#### Requirement:
Each entry that follows should be set down precisely, with its pictures removed.

#### Data:
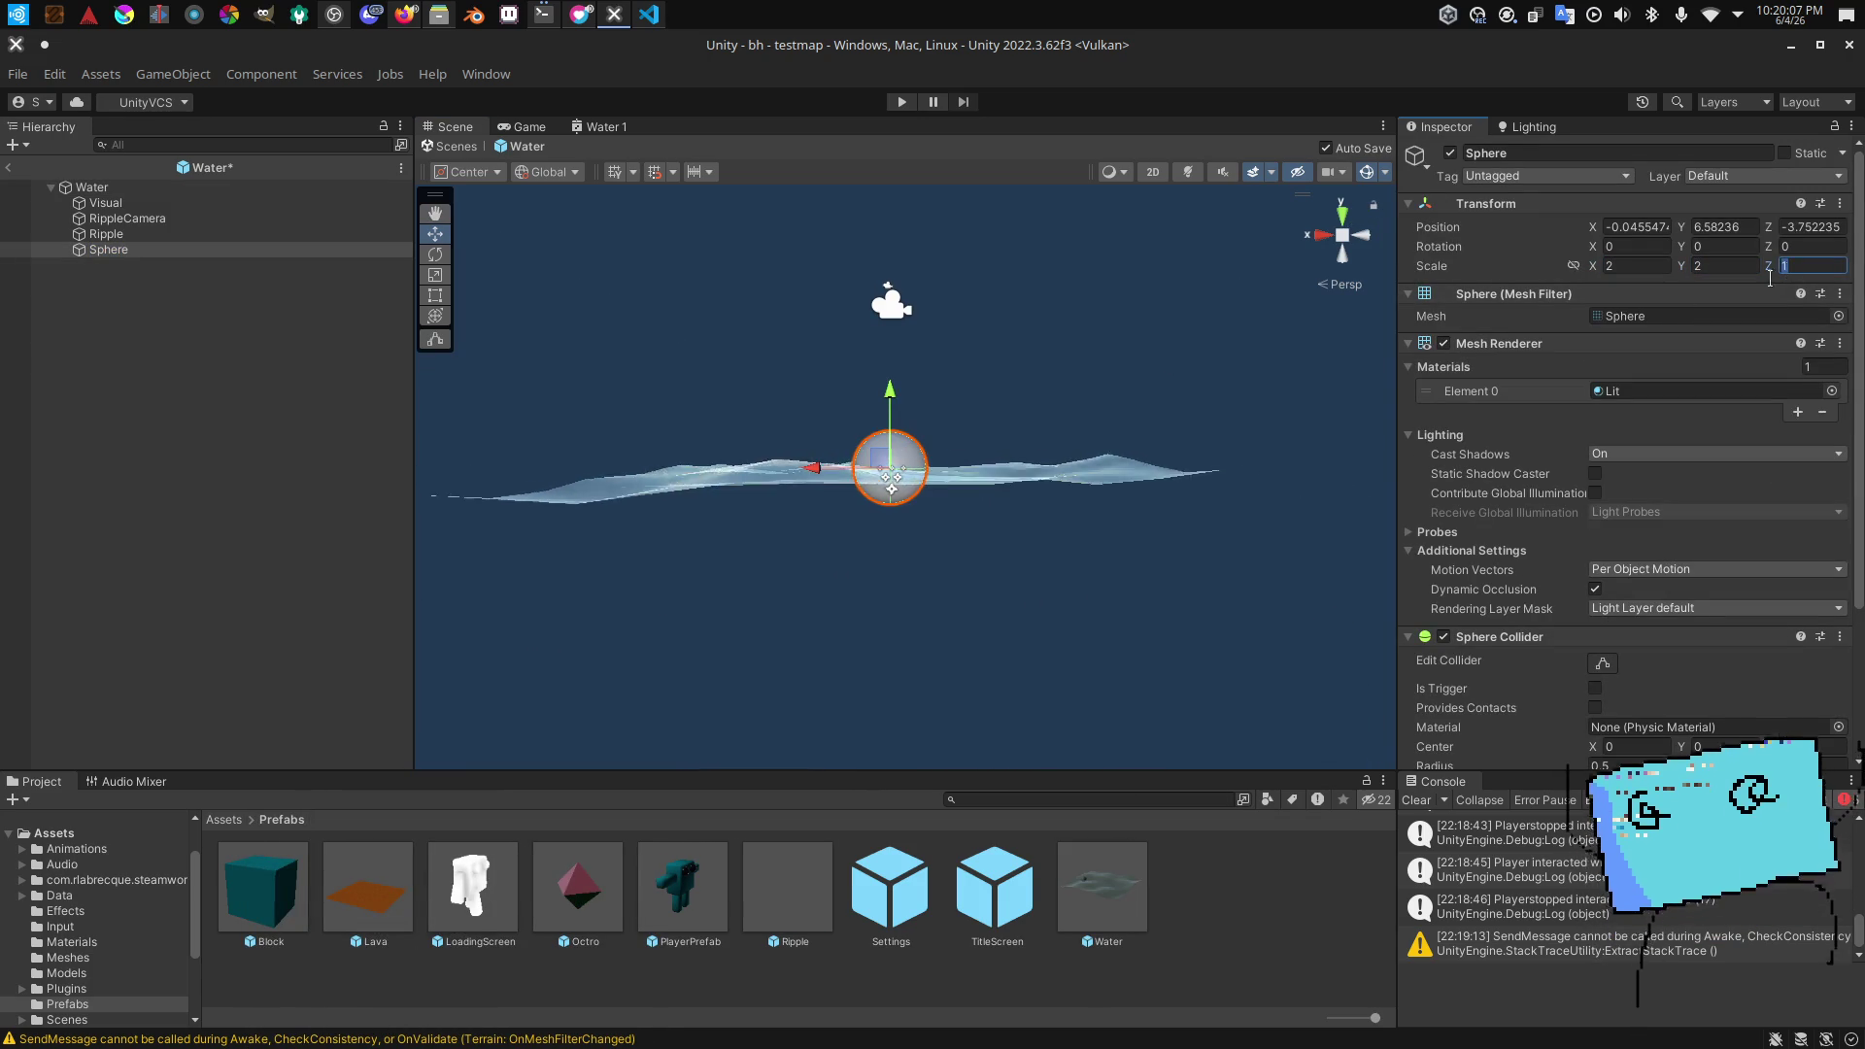
left_click(195, 187)
mouse_move(709, 408)
left_mouse_down()
mouse_move(681, 374)
mouse_move(638, 387)
left_mouse_up()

#### Expected answer:
left_click(195, 187)
mouse_move(709, 408)
left_mouse_down()
mouse_move(681, 374)
mouse_move(638, 387)
left_mouse_up()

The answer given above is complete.